La lecture du parc complète l'analyse : environ 179 logements occupés par leur propriétaire, 186 diagnostics publiés pour 1 000 résidences principales, un bassin de travaux structuré autour de CC Saint-Marcellin Vercors Isère Communauté. Ce volume ne préjuge d'aucune éligibilité individuelle : il indique seulement où se concentrent, à Montaud, les situations où le scénario décrit sur cette page a le plus de chances d'être pertinent.
Le métré fait foi avant toute discussion de prix : à Montaud, sur une base de 115 m² en zone H1c, un programme voté en assemblée générale représente de l'ordre de 33 lot principal. Multiplié par un prix unitaire de 9 000 à 24 000 €, on obtient une fourchette de 297 000 € à 792 000 € TTC, que le plafond d'assiette de 40 000 € HT vient ensuite borner.

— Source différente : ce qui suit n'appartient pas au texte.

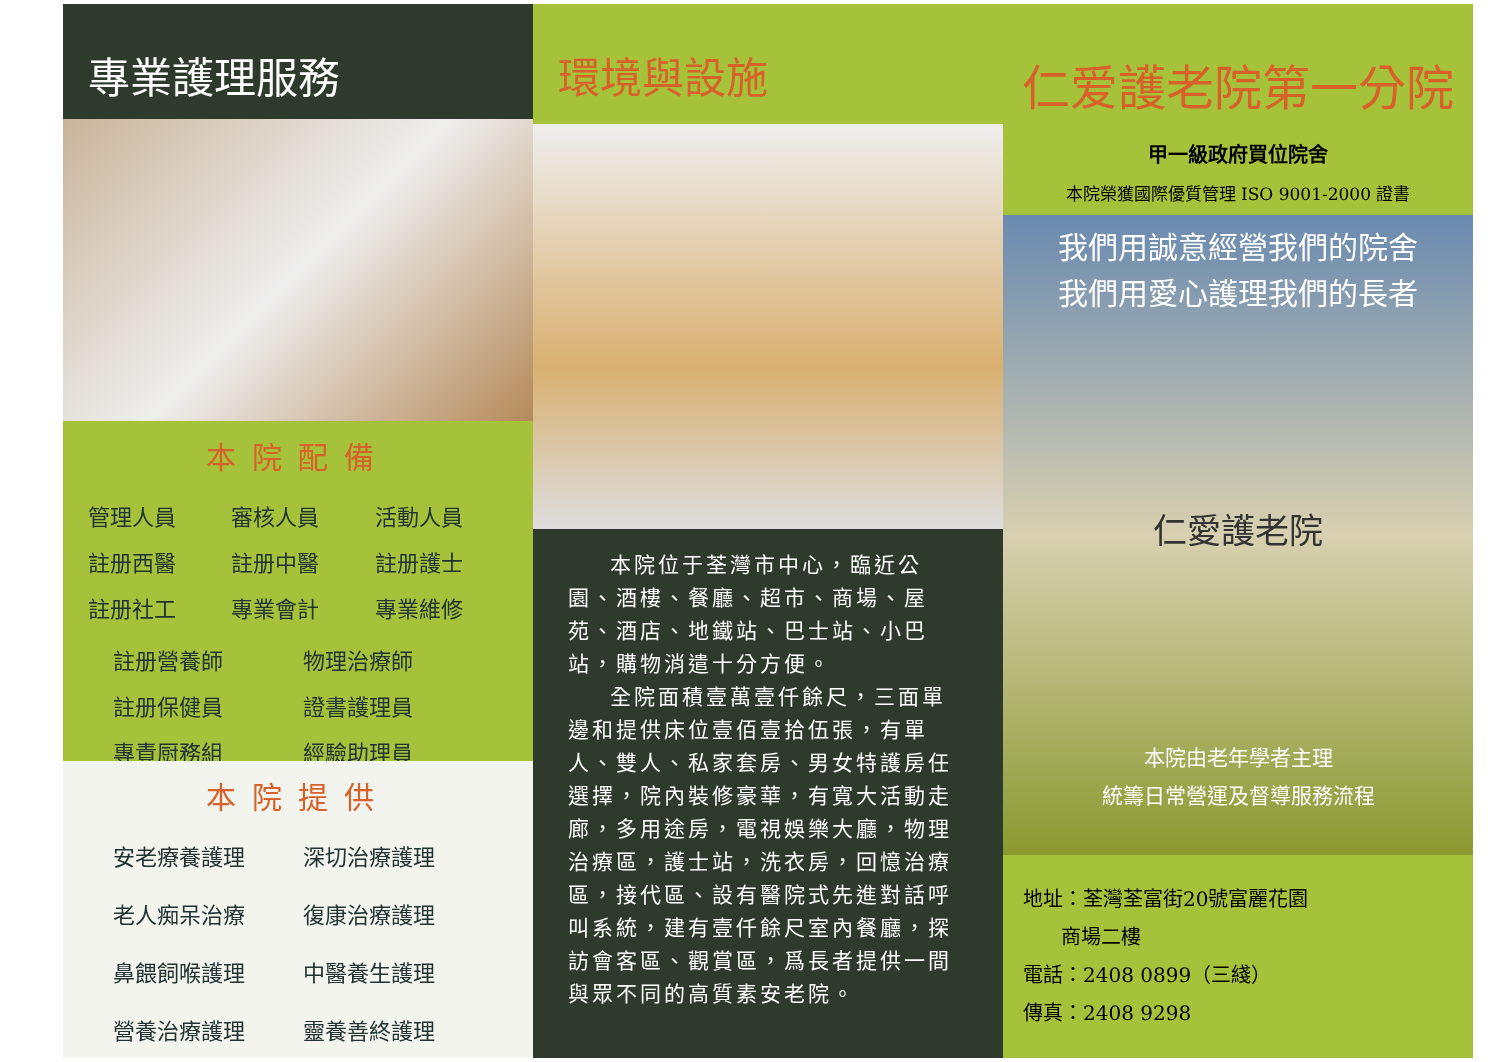專業護理服務
本院配備
管理人員 審核人員 活動人員 註册西醫 註册中醫 註册護士 註册社工 專業會計 專業維修
註册營養師 物理治療師 註册保健員 證書護理員 專責厨務組 經驗助理員
本院提供
安老療養護理 深切治療護理 老人痴呆治療 復康治療護理 鼻餵飼喉護理 中醫養生護理 營養治療護理 靈養善終護理
環境與設施
本院位于荃灣市中心，臨近公園、酒樓、餐廳、超市、商場、屋苑、酒店、地鐵站、巴士站、小巴站，購物消遣十分方便。
全院面積壹萬壹仟餘尺，三面單邊和提供床位壹佰壹拾伍張，有單人、雙人、私家套房、男女特護房任選擇，院內裝修豪華，有寬大活動走廊，多用途房，電視娛樂大廳，物理治療區，護士站，洗衣房，回憶治療區，接代區、設有醫院式先進對話呼叫系統，建有壹仟餘尺室內餐廳，探訪會客區、觀賞區，爲長者提供一間與眾不同的高質素安老院。
仁爱護老院第一分院
甲一級政府買位院舍
本院榮獲國際優質管理 ISO 9001-2000 證書
我們用誠意經營我們的院舍
我們用愛心護理我們的長者
仁愛護老院
本院由老年學者主理
統籌日常營運及督導服務流程
地址：荃灣荃富街20號富麗花園
商場二樓
電話：2408 0899（三綫）
傳真：2408 9298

Un même ouvrage ne se pose pas au même coût selon la densité : à Montaud compte 530 habitants et 210 logements principaux. Pour un programme voté en assemblée générale, prévoyez au devis l'autorisation de voirie, l'emprise de stationnement et le stockage des matériaux.
L'ordre des étapes conditionne le droit à l'aide : audit, désignation de l'accompagnateur, dépôt, accord, puis démarrage de un programme voté en assemblée générale. À Montaud, un devis signé trop tôt suffit à faire tomber une aide de 32 000 €.
Le gain se calcule, il ne s'annonce pas : un programme voté en assemblée générale traite 35 à 55 % du besoin. Appliqué au cas de référence à Montaud, en zone H1c, cela ramène 10 055 à 15 800 kWh par an, valorisés 1 080 € à 1 697 € au tarif conventionnel 2026.
Exigence opposable à Montaud : un gain d'au moins 35 % de consommation conventionnelle. Elle doit figurer sur le devis initial, pas seulement sur la facture. Un dossier de un programme voté en assemblée générale qui en fait l'économie s'expose à un refus de prise en charge, l'aide comme le CEE s'appuyant sur ce critère.
Ce que vérifie l'instructeur avant de payer à Montaud : que un gain d'au moins 35 % de consommation conventionnelle figure au devis, que un maître d'œuvre mandaté par le syndicat soit qualifié RGE à la date de signature, et que la levée des réserves lot par lot soit joint. À la clé, un solde pouvant atteindre 32 000 €.
La zone climatique n'est pas un détail administratif : à Montaud, en zone H1c, la base conventionnelle retenue est de 250 kWh/m²/an. C'est elle qui fixe le retour sur investissement de un programme voté en assemblée générale et qui explique qu'un même ouvrage soit prioritaire ici et secondaire dans une zone plus tempérée.